═══ INPUT FOR THIS TASK
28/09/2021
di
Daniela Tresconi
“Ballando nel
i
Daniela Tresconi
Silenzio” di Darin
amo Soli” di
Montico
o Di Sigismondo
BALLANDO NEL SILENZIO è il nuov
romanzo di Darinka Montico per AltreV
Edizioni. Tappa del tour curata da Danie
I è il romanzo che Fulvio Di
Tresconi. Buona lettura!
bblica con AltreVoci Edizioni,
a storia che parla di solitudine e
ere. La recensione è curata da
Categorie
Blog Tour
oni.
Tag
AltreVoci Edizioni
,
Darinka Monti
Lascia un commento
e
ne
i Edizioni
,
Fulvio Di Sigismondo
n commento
══════
═══ INPUT FOR THIS TASK
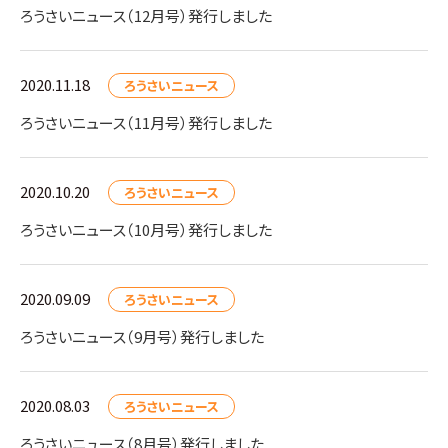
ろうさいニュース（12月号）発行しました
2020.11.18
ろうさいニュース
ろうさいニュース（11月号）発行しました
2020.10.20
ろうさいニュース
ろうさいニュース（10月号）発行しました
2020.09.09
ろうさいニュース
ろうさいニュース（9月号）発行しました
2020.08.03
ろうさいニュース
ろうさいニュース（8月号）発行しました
══════
ACTIVITY
Lines from the entries that contain the string "AltreVoci" must be found and copied.

ANSWER
bblica con AltreVoci Edizioni,
AltreVoci Edizioni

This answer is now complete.